- #1
Fernando Mourao
- 3
- 0
Homework Statement
Describe semiquantitatively the motion of an electron under the presence
of a constant electric field in the x direction,
E =E0x^
and a space varying magnetic field given by
B = B0 a(x + z)x^ + B0 [1 + a(x - z)]z^
where Eo, Bo, and a are positive constants, lαxl « 1 and lαzl « 1.
Assume that initially the electron moves with constant velocity in the
z direction, v(t = 0) = v0z^. Verify if t his magnetic field satisfies the
Maxwell equation ∇ x B = 0
Homework Equations
[/B]
Equation of motion:
m dv/dt = q[E + v × B]
The Attempt at a Solution
I've proven that the B field satisfies the Maxwell equation.
and considering B(0,0,0) = B0 z^
I got the B field as a first order approximation about the origin as
B(r) = B0z^ + (B0αx + B0αz)x^ + (B0αx - B0αz )z^
So from the equation of motion I get:
m dv/dt = q[E + v × B] = q[E + v × B0 + v×[r⋅∇B]]

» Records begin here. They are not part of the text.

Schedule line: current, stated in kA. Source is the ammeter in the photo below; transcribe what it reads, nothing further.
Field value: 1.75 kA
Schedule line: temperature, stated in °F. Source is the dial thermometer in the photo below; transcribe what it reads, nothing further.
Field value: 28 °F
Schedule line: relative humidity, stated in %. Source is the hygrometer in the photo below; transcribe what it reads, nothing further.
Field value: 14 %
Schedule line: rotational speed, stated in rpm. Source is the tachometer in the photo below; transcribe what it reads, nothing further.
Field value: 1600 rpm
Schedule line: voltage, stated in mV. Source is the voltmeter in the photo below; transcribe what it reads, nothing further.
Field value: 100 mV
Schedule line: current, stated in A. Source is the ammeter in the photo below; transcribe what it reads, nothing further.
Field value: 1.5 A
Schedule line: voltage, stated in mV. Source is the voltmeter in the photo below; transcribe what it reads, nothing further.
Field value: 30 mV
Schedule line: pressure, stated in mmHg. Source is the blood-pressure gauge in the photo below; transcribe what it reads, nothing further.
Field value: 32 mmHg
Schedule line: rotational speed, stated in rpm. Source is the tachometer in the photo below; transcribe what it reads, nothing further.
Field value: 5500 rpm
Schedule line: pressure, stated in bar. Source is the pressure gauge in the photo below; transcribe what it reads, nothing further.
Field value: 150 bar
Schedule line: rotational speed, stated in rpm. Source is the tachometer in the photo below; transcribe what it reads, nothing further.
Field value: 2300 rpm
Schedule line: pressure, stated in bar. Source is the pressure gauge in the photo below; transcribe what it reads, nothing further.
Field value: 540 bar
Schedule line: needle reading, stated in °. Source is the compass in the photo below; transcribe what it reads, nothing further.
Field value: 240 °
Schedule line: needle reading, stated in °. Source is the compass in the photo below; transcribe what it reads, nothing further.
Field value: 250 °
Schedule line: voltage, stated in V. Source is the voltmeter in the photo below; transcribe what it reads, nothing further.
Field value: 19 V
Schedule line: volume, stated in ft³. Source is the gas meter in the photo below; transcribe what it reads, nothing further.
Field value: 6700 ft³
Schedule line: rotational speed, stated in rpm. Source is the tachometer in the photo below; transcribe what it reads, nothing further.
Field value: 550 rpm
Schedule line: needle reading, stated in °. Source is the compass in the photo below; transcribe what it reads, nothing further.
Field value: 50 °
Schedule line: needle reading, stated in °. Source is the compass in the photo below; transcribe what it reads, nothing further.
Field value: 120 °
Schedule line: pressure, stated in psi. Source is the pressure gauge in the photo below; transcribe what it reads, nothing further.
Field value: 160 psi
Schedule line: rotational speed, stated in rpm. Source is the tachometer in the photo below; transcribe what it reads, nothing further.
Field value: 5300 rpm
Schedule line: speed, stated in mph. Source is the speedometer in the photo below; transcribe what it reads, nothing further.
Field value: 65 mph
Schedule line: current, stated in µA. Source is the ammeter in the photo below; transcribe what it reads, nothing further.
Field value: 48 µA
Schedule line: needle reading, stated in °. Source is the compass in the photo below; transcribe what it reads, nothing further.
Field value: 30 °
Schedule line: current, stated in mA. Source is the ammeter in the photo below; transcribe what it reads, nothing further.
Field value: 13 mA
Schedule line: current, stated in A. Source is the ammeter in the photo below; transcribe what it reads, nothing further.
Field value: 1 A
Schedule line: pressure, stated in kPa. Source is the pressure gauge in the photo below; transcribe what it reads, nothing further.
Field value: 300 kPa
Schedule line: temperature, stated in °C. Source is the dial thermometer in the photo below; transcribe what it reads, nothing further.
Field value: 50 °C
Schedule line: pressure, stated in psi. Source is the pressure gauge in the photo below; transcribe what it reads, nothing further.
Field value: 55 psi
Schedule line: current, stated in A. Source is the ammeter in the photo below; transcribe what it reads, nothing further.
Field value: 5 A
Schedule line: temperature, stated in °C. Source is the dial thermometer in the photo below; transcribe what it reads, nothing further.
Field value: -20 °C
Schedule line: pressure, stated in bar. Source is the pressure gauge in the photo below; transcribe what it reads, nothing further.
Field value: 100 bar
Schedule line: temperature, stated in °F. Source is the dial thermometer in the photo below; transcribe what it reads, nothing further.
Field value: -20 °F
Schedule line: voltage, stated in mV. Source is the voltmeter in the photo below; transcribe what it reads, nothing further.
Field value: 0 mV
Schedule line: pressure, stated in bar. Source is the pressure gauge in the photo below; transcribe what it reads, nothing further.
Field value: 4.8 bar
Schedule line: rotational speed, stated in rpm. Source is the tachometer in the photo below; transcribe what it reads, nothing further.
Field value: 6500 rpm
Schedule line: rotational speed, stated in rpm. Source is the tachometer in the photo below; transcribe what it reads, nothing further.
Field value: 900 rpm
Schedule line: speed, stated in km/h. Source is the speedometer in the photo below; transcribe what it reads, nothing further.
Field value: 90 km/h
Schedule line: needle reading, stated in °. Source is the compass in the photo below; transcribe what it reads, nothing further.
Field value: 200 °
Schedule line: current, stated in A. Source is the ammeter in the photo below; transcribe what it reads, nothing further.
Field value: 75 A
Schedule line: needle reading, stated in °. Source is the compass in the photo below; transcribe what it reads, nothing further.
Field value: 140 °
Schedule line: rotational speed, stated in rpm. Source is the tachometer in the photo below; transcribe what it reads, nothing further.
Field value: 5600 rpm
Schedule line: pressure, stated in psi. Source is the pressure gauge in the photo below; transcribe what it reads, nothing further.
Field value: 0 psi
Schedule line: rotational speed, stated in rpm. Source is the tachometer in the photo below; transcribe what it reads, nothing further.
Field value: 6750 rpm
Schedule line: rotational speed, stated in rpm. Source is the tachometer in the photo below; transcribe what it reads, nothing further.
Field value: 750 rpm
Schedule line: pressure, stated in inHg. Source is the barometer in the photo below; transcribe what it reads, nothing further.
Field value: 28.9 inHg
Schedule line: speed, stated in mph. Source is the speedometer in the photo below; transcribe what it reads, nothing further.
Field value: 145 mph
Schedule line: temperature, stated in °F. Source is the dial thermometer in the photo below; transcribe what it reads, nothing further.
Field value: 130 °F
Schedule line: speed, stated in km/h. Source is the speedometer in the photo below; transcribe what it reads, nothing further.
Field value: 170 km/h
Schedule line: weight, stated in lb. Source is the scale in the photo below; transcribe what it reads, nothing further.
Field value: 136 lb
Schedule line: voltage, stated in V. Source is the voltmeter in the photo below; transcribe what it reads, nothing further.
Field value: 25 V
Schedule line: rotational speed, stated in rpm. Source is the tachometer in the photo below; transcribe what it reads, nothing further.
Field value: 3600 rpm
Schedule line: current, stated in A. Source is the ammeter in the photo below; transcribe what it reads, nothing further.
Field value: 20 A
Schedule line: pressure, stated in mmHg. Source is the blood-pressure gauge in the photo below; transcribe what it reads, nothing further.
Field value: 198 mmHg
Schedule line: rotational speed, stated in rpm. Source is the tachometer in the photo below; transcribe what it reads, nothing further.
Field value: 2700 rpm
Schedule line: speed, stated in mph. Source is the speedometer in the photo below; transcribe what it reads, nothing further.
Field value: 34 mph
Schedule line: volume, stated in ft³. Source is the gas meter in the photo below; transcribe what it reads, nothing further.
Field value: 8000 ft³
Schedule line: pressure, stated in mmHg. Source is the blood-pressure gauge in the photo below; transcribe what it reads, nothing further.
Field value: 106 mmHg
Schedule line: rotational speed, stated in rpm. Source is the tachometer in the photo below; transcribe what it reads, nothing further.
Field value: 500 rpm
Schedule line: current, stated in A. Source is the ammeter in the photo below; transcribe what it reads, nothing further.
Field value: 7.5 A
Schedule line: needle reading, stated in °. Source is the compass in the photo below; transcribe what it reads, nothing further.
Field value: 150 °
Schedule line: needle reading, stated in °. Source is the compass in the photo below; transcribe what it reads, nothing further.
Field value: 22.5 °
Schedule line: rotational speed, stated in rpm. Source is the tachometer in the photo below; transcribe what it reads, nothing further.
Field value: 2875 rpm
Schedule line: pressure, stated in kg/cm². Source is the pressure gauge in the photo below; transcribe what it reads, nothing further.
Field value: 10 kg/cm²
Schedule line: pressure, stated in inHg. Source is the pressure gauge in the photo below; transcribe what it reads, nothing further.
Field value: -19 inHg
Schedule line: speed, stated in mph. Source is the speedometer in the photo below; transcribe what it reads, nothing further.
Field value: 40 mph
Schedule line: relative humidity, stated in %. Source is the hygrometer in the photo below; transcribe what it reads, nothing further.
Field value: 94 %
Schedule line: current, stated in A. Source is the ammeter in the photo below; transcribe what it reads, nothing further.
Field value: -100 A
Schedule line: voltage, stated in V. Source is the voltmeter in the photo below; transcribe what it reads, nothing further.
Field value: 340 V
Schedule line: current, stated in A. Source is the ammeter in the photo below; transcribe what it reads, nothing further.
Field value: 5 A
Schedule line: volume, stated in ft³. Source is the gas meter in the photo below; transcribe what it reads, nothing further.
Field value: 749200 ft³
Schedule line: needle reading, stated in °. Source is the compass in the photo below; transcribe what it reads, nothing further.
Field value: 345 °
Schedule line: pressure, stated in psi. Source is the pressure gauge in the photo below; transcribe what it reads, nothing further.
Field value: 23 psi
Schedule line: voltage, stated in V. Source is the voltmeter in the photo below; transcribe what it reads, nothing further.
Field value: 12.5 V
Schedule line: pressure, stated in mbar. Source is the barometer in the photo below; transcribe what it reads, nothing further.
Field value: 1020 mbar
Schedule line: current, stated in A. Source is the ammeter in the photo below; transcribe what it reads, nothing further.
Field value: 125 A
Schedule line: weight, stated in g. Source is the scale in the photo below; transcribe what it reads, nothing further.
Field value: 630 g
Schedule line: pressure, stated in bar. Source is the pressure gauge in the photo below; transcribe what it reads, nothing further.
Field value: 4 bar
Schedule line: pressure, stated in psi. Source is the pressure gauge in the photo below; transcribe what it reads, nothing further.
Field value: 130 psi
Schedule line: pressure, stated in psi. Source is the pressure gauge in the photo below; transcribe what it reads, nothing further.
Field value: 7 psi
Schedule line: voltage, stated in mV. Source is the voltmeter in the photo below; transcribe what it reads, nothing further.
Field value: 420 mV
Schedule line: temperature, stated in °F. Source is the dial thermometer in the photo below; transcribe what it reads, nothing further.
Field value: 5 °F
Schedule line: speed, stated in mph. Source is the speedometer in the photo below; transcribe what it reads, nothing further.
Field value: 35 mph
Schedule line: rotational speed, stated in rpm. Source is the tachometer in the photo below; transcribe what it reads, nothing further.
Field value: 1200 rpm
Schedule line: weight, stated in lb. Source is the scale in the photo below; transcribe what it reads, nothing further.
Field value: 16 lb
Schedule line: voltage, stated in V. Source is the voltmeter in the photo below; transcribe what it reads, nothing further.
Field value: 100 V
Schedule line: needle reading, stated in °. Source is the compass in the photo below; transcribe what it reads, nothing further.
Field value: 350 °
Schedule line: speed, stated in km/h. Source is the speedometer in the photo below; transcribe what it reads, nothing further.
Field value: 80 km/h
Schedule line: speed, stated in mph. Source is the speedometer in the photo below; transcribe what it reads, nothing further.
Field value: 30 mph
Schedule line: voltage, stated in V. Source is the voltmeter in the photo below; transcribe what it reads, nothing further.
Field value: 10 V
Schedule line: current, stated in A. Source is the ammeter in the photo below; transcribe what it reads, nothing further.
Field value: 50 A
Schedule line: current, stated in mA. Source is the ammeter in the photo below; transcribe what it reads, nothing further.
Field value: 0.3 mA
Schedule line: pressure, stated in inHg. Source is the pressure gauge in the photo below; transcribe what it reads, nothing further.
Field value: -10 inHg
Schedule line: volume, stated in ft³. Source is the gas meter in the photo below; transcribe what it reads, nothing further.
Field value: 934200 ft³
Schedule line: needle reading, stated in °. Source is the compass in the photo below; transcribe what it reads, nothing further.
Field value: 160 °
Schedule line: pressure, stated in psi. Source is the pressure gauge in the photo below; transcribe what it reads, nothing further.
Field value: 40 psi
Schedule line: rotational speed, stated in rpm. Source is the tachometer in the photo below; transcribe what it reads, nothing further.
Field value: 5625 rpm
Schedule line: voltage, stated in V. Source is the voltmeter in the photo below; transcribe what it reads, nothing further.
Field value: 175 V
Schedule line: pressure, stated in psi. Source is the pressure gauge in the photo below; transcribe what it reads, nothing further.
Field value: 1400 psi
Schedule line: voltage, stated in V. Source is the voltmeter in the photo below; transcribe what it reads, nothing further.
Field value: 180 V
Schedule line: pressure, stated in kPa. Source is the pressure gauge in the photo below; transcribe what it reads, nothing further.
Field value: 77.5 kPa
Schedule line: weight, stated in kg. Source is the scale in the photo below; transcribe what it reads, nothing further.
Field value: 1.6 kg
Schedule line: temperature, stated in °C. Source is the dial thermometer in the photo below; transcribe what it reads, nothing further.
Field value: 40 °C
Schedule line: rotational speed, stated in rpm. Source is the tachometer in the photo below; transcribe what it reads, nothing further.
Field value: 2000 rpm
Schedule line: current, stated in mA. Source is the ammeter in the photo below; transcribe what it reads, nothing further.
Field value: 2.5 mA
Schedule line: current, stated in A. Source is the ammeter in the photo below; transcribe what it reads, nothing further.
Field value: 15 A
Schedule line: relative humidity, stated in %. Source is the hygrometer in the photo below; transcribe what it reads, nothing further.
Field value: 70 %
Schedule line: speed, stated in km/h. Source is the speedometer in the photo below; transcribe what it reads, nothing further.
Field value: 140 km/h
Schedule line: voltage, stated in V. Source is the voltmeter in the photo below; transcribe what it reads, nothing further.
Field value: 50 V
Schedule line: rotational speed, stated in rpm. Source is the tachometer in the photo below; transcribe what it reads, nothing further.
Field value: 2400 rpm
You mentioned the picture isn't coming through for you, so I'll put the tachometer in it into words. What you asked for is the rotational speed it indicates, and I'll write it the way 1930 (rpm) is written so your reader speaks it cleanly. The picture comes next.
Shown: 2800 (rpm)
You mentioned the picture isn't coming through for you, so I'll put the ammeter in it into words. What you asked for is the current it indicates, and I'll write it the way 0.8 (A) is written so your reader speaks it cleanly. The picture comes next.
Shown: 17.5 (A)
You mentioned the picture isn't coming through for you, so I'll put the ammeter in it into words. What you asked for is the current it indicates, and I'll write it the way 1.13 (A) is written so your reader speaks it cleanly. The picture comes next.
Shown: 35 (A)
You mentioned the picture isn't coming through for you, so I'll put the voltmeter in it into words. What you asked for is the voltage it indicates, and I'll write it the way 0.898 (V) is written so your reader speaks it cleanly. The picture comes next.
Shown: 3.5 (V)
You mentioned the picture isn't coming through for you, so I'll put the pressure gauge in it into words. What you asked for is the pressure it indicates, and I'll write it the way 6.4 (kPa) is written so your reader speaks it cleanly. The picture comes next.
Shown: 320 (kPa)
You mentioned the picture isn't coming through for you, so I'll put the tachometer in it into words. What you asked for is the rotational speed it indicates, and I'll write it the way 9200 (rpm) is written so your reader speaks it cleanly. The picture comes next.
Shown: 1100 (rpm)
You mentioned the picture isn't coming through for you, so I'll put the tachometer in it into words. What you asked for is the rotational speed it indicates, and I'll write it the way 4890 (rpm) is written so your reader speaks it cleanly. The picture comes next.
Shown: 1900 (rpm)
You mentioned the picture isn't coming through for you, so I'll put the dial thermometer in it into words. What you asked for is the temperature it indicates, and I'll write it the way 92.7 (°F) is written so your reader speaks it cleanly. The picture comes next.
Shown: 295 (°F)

The first two terms on the right hand side show that the particle would have a uniform acceleration along the x direction and a circular motion (varying with the instantaneous velocity) with x and y components; the last term is a force term and results in a combined gradient-curvature drift of the particle.
I feel like I'm missing something regarding the divergent term of ∇B. How far should i go with the resolution of the equation of motion?